═════ Supplied entries ═════

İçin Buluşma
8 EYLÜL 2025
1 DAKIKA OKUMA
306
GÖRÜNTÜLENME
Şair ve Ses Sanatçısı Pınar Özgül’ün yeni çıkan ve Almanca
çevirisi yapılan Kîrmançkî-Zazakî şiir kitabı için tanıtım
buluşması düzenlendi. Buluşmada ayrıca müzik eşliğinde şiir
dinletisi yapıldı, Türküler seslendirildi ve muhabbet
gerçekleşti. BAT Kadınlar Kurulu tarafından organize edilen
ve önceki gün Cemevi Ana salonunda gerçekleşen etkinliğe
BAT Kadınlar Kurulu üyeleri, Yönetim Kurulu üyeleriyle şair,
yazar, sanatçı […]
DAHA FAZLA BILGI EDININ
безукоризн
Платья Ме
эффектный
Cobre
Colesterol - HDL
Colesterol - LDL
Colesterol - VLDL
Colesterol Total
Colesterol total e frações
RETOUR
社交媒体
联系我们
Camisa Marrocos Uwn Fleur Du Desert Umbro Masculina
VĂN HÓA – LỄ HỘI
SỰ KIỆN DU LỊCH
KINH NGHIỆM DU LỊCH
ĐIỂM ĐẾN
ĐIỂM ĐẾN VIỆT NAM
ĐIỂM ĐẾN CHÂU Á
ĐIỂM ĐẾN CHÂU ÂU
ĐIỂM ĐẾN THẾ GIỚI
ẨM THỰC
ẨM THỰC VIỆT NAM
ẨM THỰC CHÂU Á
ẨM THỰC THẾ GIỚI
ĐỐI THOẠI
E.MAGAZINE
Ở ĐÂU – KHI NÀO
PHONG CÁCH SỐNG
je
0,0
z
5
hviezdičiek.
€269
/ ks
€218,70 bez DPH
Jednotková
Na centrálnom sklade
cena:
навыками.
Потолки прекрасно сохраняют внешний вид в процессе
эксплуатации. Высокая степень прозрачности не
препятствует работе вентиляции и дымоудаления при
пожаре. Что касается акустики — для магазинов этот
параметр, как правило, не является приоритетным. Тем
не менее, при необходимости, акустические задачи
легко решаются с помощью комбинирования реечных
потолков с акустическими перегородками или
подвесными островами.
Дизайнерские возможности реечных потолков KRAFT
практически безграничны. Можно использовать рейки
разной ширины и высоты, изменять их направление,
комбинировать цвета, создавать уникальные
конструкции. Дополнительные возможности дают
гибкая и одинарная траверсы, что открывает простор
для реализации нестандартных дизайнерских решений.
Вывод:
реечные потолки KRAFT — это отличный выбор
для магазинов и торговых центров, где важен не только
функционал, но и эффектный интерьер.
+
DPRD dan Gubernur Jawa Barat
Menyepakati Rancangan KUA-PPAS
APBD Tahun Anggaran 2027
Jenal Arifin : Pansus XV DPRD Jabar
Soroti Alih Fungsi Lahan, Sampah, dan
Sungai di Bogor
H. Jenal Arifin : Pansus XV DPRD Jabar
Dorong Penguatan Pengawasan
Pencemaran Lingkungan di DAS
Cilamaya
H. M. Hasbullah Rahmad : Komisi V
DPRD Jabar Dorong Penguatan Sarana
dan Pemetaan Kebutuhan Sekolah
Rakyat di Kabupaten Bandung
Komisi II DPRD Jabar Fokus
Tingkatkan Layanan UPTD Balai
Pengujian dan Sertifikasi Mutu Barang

═════

■ **Exercise requirements**: Copy the lines verbatim, from the first line through the line containing "ĐIỂM ĐẾN CHÂU Á", with both ends included.

■ **Task result**:
İçin Buluşma
8 EYLÜL 2025
1 DAKIKA OKUMA
306
GÖRÜNTÜLENME
Şair ve Ses Sanatçısı Pınar Özgül’ün yeni çıkan ve Almanca
çevirisi yapılan Kîrmançkî-Zazakî şiir kitabı için tanıtım
buluşması düzenlendi. Buluşmada ayrıca müzik eşliğinde şiir
dinletisi yapıldı, Türküler seslendirildi ve muhabbet
gerçekleşti. BAT Kadınlar Kurulu tarafından organize edilen
ve önceki gün Cemevi Ana salonunda gerçekleşen etkinliğe
BAT Kadınlar Kurulu üyeleri, Yönetim Kurulu üyeleriyle şair,
yazar, sanatçı […]
DAHA FAZLA BILGI EDININ
безукоризн
Платья Ме
эффектный
Cobre
Colesterol - HDL
Colesterol - LDL
Colesterol - VLDL
Colesterol Total
Colesterol total e frações
RETOUR
社交媒体
联系我们
Camisa Marrocos Uwn Fleur Du Desert Umbro Masculina
VĂN HÓA – LỄ HỘI
SỰ KIỆN DU LỊCH
KINH NGHIỆM DU LỊCH
ĐIỂM ĐẾN
ĐIỂM ĐẾN VIỆT NAM
ĐIỂM ĐẾN CHÂU Á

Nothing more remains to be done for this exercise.